Monday, April 14, 2008

The True Confessions of Charlotte Doyle by Avi

I believe The True Confessions won the Newberry Medal in 1991. I have never felt a book more deserving of that honor. The story examines many themes. Honor, truth, justice, sacrifice, honesty, and the idea that sometimes events change us forever in ways which make it impossible to return to our former lives are a few of these. I LOVED this book. It was exciting, well-written and I couldn't put it down. I read the entire thing in half a day.

The story follows Charlotte, a thirteen year-old girl in the early 19th century, as she makes her way across the Atlantic alone to join her family in America. On the way she encounters dangers, intrigues and adventures which change her outlook on society- and herself- forever. This book is definitely Something More Substantial. READ IT!

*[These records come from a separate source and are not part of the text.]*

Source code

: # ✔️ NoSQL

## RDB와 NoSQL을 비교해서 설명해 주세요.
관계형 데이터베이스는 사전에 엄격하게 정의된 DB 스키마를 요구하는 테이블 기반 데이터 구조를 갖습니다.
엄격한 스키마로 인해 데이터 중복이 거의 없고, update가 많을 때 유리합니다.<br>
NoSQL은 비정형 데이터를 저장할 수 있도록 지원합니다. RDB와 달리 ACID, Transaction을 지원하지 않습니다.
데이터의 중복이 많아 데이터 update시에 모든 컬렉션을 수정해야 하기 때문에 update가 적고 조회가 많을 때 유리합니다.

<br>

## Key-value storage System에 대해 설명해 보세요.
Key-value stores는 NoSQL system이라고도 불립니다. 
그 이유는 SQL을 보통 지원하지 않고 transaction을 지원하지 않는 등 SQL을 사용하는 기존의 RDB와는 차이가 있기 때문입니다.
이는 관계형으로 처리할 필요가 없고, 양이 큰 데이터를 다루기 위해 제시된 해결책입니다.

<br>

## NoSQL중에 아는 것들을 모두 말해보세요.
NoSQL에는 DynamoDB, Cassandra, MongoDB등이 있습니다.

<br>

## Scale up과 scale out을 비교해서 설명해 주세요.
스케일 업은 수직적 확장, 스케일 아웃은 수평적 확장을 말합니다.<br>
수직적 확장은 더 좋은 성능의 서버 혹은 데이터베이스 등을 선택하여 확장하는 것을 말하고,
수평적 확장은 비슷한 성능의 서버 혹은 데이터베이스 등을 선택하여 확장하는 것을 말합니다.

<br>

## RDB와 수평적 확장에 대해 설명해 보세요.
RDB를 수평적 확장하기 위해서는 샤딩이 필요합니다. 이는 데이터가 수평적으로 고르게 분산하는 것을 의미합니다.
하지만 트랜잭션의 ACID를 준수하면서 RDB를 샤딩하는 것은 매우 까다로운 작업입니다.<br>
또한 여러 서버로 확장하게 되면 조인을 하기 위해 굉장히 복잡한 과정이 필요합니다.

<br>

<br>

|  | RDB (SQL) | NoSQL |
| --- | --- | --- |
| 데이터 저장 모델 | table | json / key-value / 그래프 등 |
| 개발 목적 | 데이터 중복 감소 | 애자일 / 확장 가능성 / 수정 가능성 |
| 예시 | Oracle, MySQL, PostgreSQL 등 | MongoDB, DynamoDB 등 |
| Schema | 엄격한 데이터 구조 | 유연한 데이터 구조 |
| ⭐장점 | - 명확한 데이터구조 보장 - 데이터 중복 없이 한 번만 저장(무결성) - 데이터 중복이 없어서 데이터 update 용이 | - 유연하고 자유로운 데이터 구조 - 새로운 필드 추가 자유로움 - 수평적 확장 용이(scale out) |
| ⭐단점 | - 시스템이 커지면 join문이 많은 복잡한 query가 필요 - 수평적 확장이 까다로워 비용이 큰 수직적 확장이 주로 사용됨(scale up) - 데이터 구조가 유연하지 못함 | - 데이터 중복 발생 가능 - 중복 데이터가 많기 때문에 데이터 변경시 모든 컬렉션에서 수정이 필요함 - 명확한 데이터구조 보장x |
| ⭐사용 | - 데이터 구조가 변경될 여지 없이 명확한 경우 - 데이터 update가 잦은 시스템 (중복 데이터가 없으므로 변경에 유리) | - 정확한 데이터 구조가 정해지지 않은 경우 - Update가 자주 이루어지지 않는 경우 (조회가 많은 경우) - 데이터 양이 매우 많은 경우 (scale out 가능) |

Cry, the Beloved Country by Alan Paton

Cry, the Beloved Country is set in post-WWII South Africa during the prelude to Apartheid. The story is about (Stephen) Kumalo, a pastor who witnesses the destruction of the family, the tribe, and the land around him. As Kumalo works to put the pieces of all these things back together, he learns some of the greatest truths in the world: the more civilized we are the less civilized we become, that defending the family is essential to our success as a people, and that forgiveness- the greatest of all gifts- can bring about miracles in the unlikeliest of places.

The story is very sad for the first two-thirds of the book and you should probably skip this one if you are depressed or have a prodigal in your family. If you are fortunate enough not to be in these circumstances however, I definitely think this book is Something More Substantial. The at-times lyrical writing conveys a beautiful overall message and the ideas about family and community are worth pondering for anyone.

Monday, April 7, 2008

The Curious Incident of the Dog in the Night-time by Mark Haddon

This novel is a captivating depiction of life as an autisic teenage boy. The story is told through the eyes of the boy as if he is the author of the story. When Christopher John Francis Boone decides to investigate the death of a neighborhood dog, he discovers much more than he sets out to. He sets in motion a series of events that will lead him, not only on an emotional journey, but a journey of great distance as well.

I found this book a fascinating peek into autism and the thought processes of those who have it. It is poignant, thought-provoking, and an easy read. The story doesn't resolve at the end of the book and the book is very sad in some places. Overall, I enjoyed it very much. The book has some profanity in it but most of the characters are, on the whole, good people who you empathize with. I thought this book was Something More Substantial.